### WHAT IS BEING ASKED
Which lines of the entries contain the string "chain"? Copy each of them.

### INFORMATION SHOWN
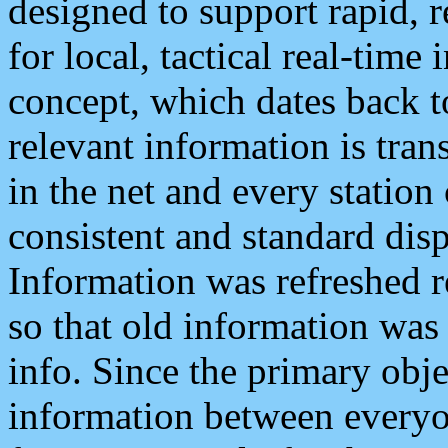
designed to support rapid, 
for local, tactical real-time
concept, which dates back to
relevant information is tra
in the net and every station
consistent and standard displ
Information was refreshed r
so that old information was
info. Since the primary obje
information between everyo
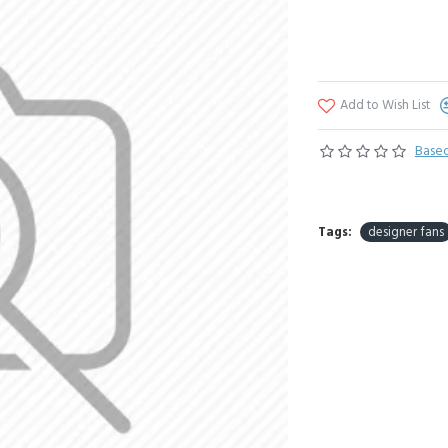
Add to Wish List
Based
Tags:
designer fans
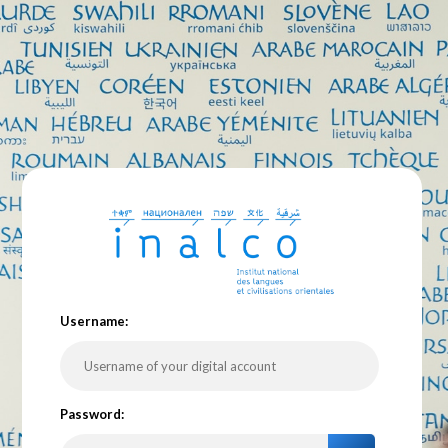
U
sername:
P
assword:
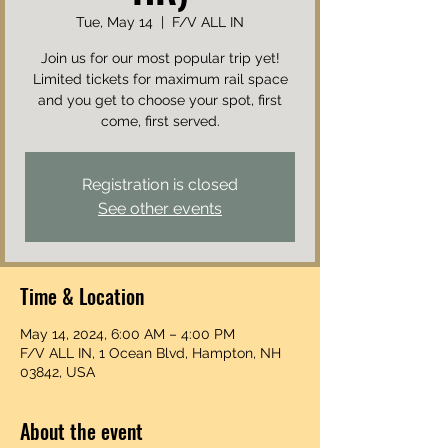
Tue, May 14
  |  
F/V ALL IN
Join us for our most popular trip yet!
Limited tickets for maximum rail space
and you get to choose your spot, first
come, first served.
Registration is closed
See other events
Time & Location
May 14, 2024, 6:00 AM – 4:00 PM
F/V ALL IN, 1 Ocean Blvd, Hampton, NH
03842, USA
About the event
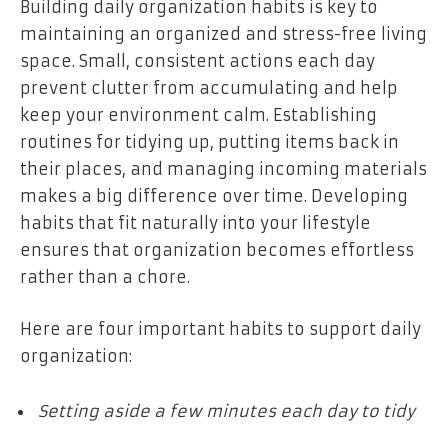
Building daily organization habits is key to
maintaining an organized and stress-free living
space. Small, consistent actions each day
prevent clutter from accumulating and help
keep your environment calm. Establishing
routines for tidying up, putting items back in
their places, and managing incoming materials
makes a big difference over time. Developing
habits that fit naturally into your lifestyle
ensures that organization becomes effortless
rather than a chore.
Here are four important habits to support daily
organization:
Setting aside a few minutes each day to tidy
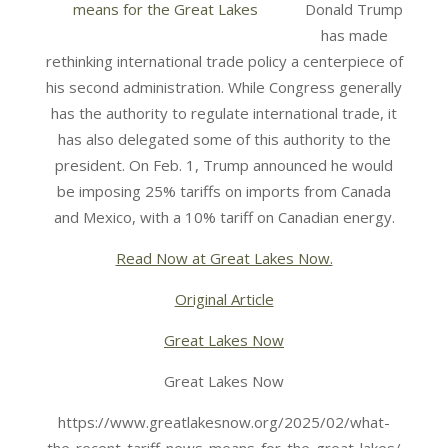
Donald Trump
has made
rethinking international trade policy a centerpiece of
his second administration. While Congress generally
has the authority to regulate international trade, it
has also delegated some of this authority to the
president. On Feb. 1, Trump announced he would
be imposing 25% tariffs on imports from Canada
and Mexico, with a 10% tariff on Canadian energy.
Read Now at Great Lakes Now.
Original Article
Great Lakes Now
Great Lakes Now
https://www.greatlakesnow.org/2025/02/what-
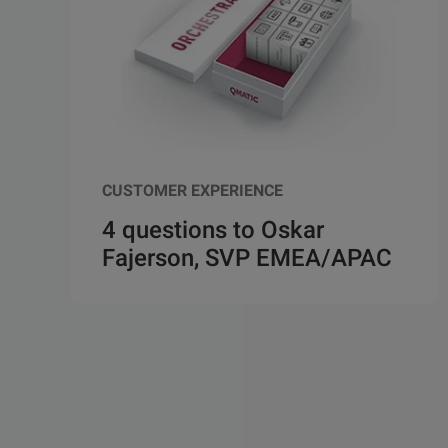
CUSTOMER EXPERIENCE
4 questions to Oskar
Fajerson, SVP EMEA/APAC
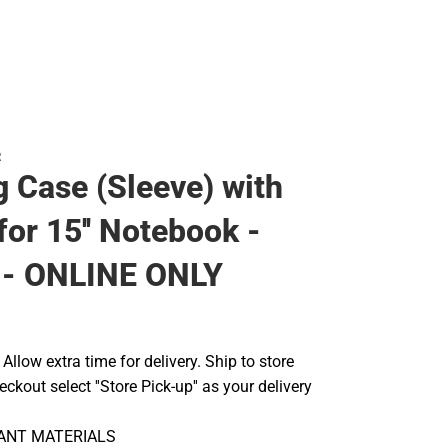
R
g Case (Sleeve) with
for 15'' Notebook -
- ONLINE ONLY
llow extra time for delivery. Ship to store
ckout select ''Store Pick-up'' as your delivery
TANT MATERIALS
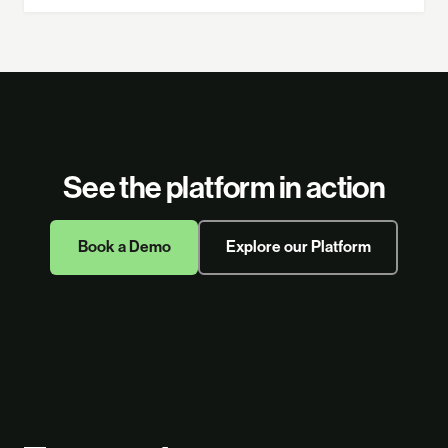
See the platform in action
Book a Demo
Explore our Platform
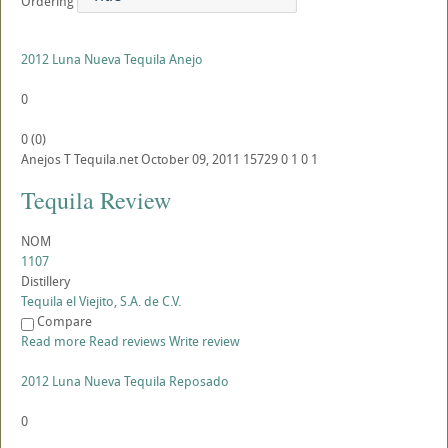
Ordering
2012 Luna Nueva Tequila Anejo
0
0
(
0
)
Anejos
T
Tequila.net
October 09, 2011
15729
0
1
0
1
Tequila Review
NOM
1107
Distillery
Tequila el Viejito, S.A. de C.V.
Compare
Read more
Read reviews
Write review
2012 Luna Nueva Tequila Reposado
0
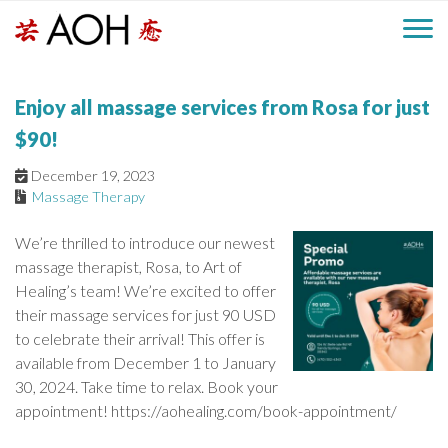
S
H
k
M
L
i
o
e
p
a
Enjoy all massage services from Rosa for just
g
t
i
a
o
o
$90!
c
n
d
December 19, 2023
o
Massage Therapy
n
M
e
t
We’re thrilled to introduce our newest
e
e
massage therapist, Rosa, to Art of
r
n
n
Healing’s team! We’re excited to offer
t
their massage services for just 90 USD
u
to celebrate their arrival! This offer is
available from December 1 to January
30, 2024. Take time to relax. Book your
appointment! https://aohealing.com/book-appointment/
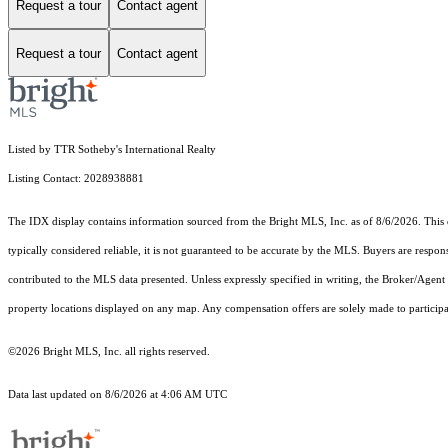
Request a tour
Contact agent
Request a tour
Contact agent
Listed by TTR Sotheby's International Realty
Listing Contact: 2028938881
The IDX display contains information sourced from the Bright MLS, Inc. as of 8/6/2026. This da
typically considered reliable, it is not guaranteed to be accurate by the MLS. Buyers are respon
contributed to the MLS data presented. Unless expressly specified in writing, the Broker/Agen
property locations displayed on any map. Any compensation offers are solely made to participan
©2026 Bright MLS, Inc. all rights reserved.
Data last updated on 8/6/2026 at 4:06 AM UTC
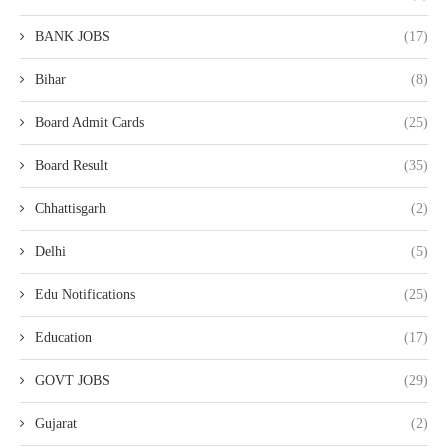
BANK JOBS
(17)
Bihar
(8)
Board Admit Cards
(25)
Board Result
(35)
Chhattisgarh
(2)
Delhi
(5)
Edu Notifications
(25)
Education
(17)
GOVT JOBS
(29)
Gujarat
(2)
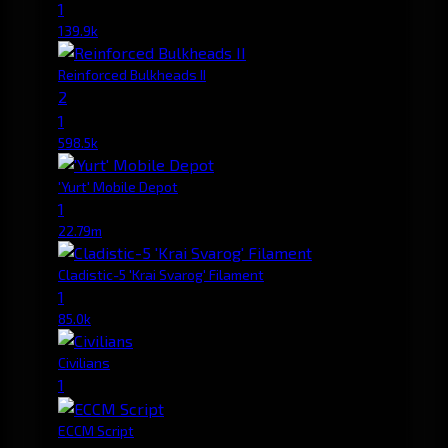
1
139.9k
Reinforced Bulkheads II
2
1
598.5k
'Yurt' Mobile Depot
1
22.79m
Cladistic-5 'Krai Svarog' Filament
1
85.0k
Civilians
1
ECCM Script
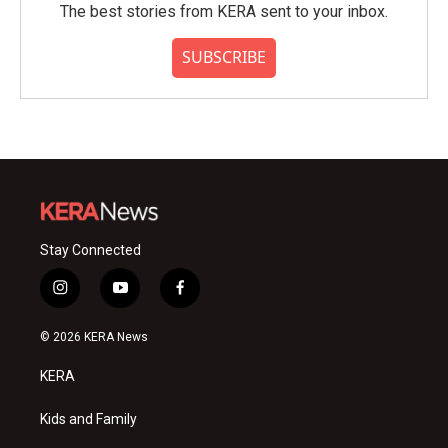
The best stories from KERA sent to your inbox.
SUBSCRIBE
Stay Connected
i
y
f
n
o
a
s
u
c
© 2026 KERA News
t
t
e
a
u
b
KERA
g
b
o
r
e
o
a
k
Kids and Family
m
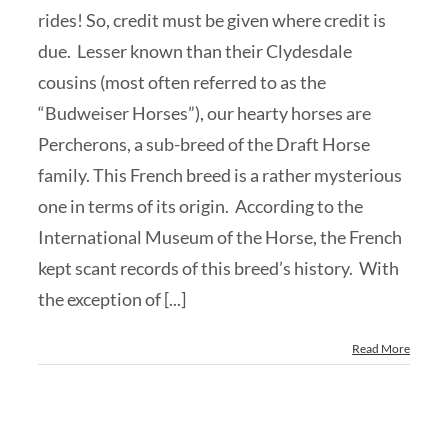
rides! So, credit must be given where credit is
due. Lesser known than their Clydesdale
cousins (most often referred to as the
“Budweiser Horses”), our hearty horses are
Percherons, a sub-breed of the Draft Horse
family. This French breed is a rather mysterious
one in terms of its origin. According to the
International Museum of the Horse, the French
kept scant records of this breed’s history. With
the exception of [...]
Read More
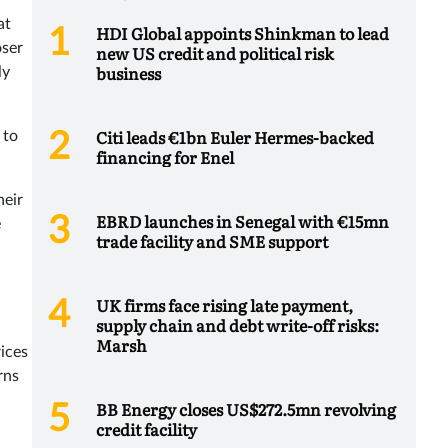
at
HDI Global appoints Shinkman to lead
oser
new US credit and political risk
business
ly
Citi leads €1bn Euler Hermes-backed
 to
financing for Enel
heir
EBRD launches in Senegal with €15mn
e
trade facility and SME support
UK firms face rising late payment,
supply chain and debt write-off risks:
Marsh
ices
rns
BB Energy closes US$272.5mn revolving
credit facility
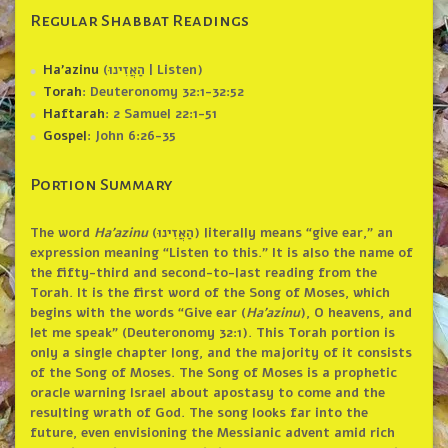
Regular Shabbat Readings
Ha’azinu
(הַאֲזִינוּ | Listen)
Torah
: Deuteronomy 32:1-32:52
Haftarah
: 2 Samuel 22:1-51
Gospel
: John 6:26-35
Portion Summary
The word
Ha’azinu
(הַאֲזִינוּ‎) literally means “give ear,” an
expression meaning “Listen to this.” It is also the name of
the fifty-third and second-to-last reading from the
Torah. It is the first word of the Song of Moses, which
begins with the words “Give ear (
Ha’azinu
), O heavens, and
let me speak” (Deuteronomy 32:1). This Torah portion is
only a single chapter long, and the majority of it consists
of the Song of Moses. The Song of Moses is a prophetic
oracle warning Israel about apostasy to come and the
resulting wrath of God. The song looks far into the
future, even envisioning the Messianic advent amid rich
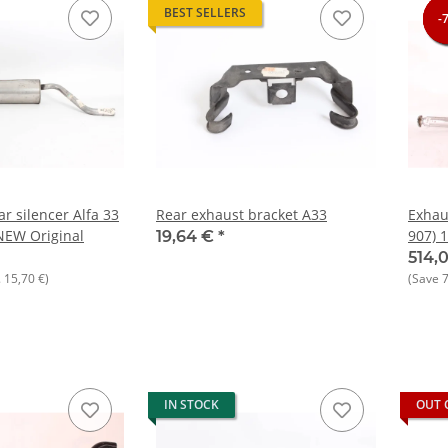
BEST SELLERS
-
-
-
-
r silencer Alfa 33
Rear exhaust bracket A33
Exhau
NEW Original
907) 1
19,64 €
*
1994 
514,
.
15,70 €
)
(Save
IN STOCK
OUT 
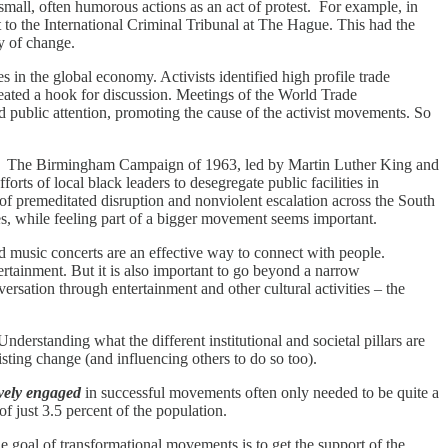
small, often humorous actions as an act of protest. For example, in
t to the International Criminal Tribunal at The Hague. This had the
ty of change.
in the global economy. Activists identified high profile trade
reated a hook for discussion. Meetings of the World Trade
 public attention, promoting the cause of the activist movements. So
ly. The Birmingham Campaign of 1963, led by Martin Luther King and
orts of local black leaders to desegregate public facilities in
of premeditated disruption and nonviolent escalation across the South
s, while feeling part of a bigger movement seems important.
d music concerts are an effective way to connect with people.
tainment. But it is also important to go beyond a narrow
rsation through entertainment and other cultural activities – the
erstanding what the different institutional and societal pillars are
isting change (and influencing others to do so too).
ively engaged
in successful movements often only needed to be quite a
f just 3.5 percent of the population.
e goal of transformational movements is to get the support of the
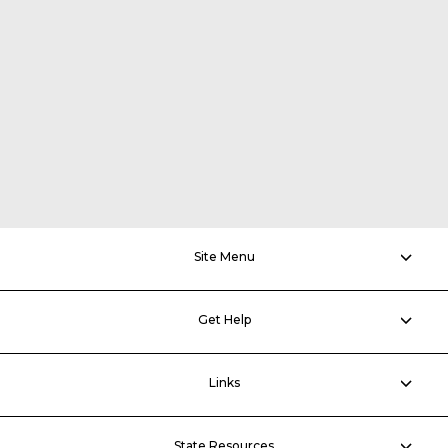
Site Menu
Get Help
Links
State Resources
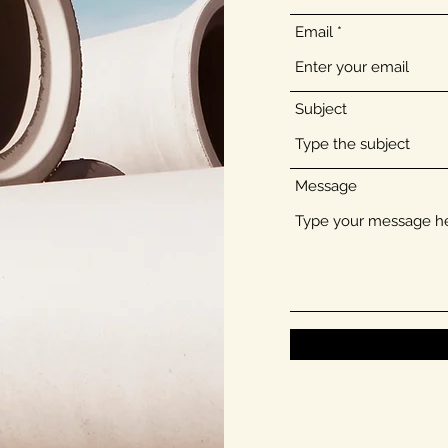
Email
Subject
Message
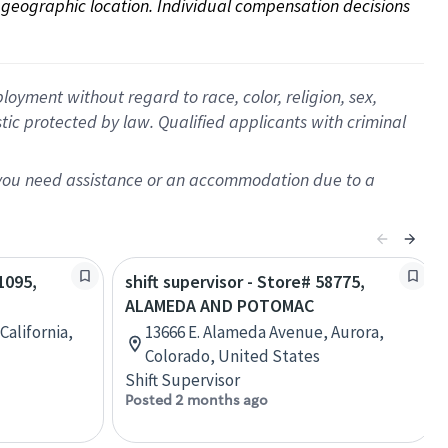
on geographic location. Individual compensation decisions 
oyment without regard to race, color, religion, sex,
istic protected by law. Qualified applicants with criminal
f you need assistance or an accommodation due to a
1095,
shift supervisor - Store# 58775,
ALAMEDA AND POTOMAC
California,
13666 E. Alameda Avenue, Aurora,
Colorado, United States
Shift Supervisor
Posted 2 months ago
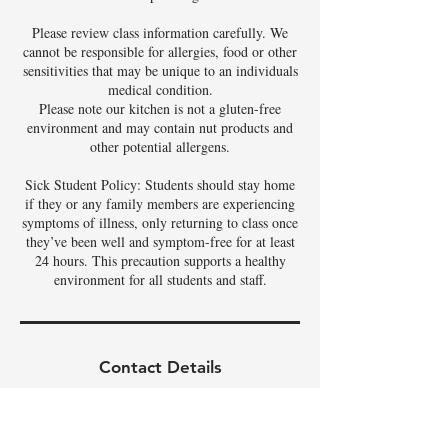
Please review class information carefully. We
cannot be responsible for allergies, food or other
sensitivities that may be unique to an individuals
medical condition.
Please note our kitchen is not a gluten-free
environment and may contain nut products and
other potential allergens.
Sick Student Policy: Students should stay home
if they or any family members are experiencing
symptoms of illness, only returning to class once
they’ve been well and symptom-free for at least
24 hours. This precaution supports a healthy
environment for all students and staff.
Contact Details
3342 East Phelps Street, Gilbert, AZ, USA
480-326-9686
tamela@theartoffoods.net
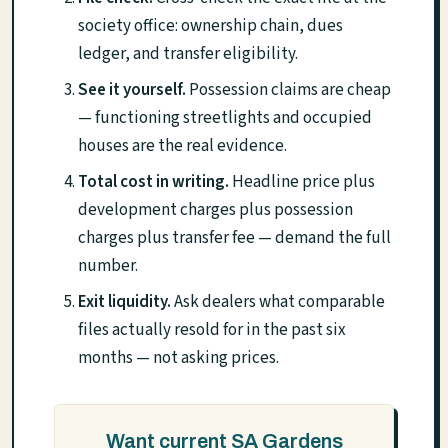
society office: ownership chain, dues
ledger, and transfer eligibility.
See it yourself.
Possession claims are cheap
— functioning streetlights and occupied
houses are the real evidence.
Total cost in writing.
Headline price plus
development charges plus possession
charges plus transfer fee — demand the full
number.
Exit liquidity.
Ask dealers what comparable
files actually resold for in the past six
months — not asking prices.
Want current SA Gardens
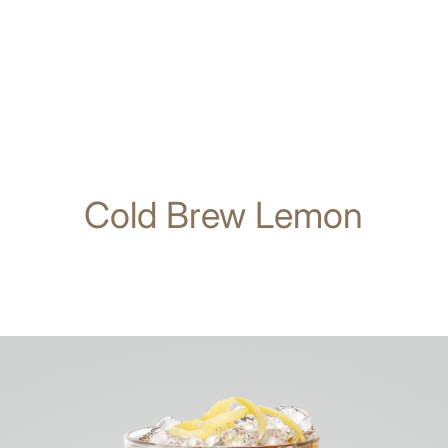
Cold Brew Lemon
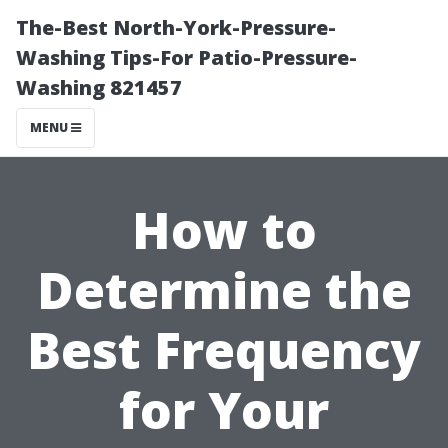
The-Best North-York-Pressure-
Washing Tips-For Patio-Pressure-
Washing 821457
MENU
How to
Determine the
Best Frequency
for Your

### WRITTEN ANSWER
supply chain and debt write-off risks:
society office: ownership chain, dues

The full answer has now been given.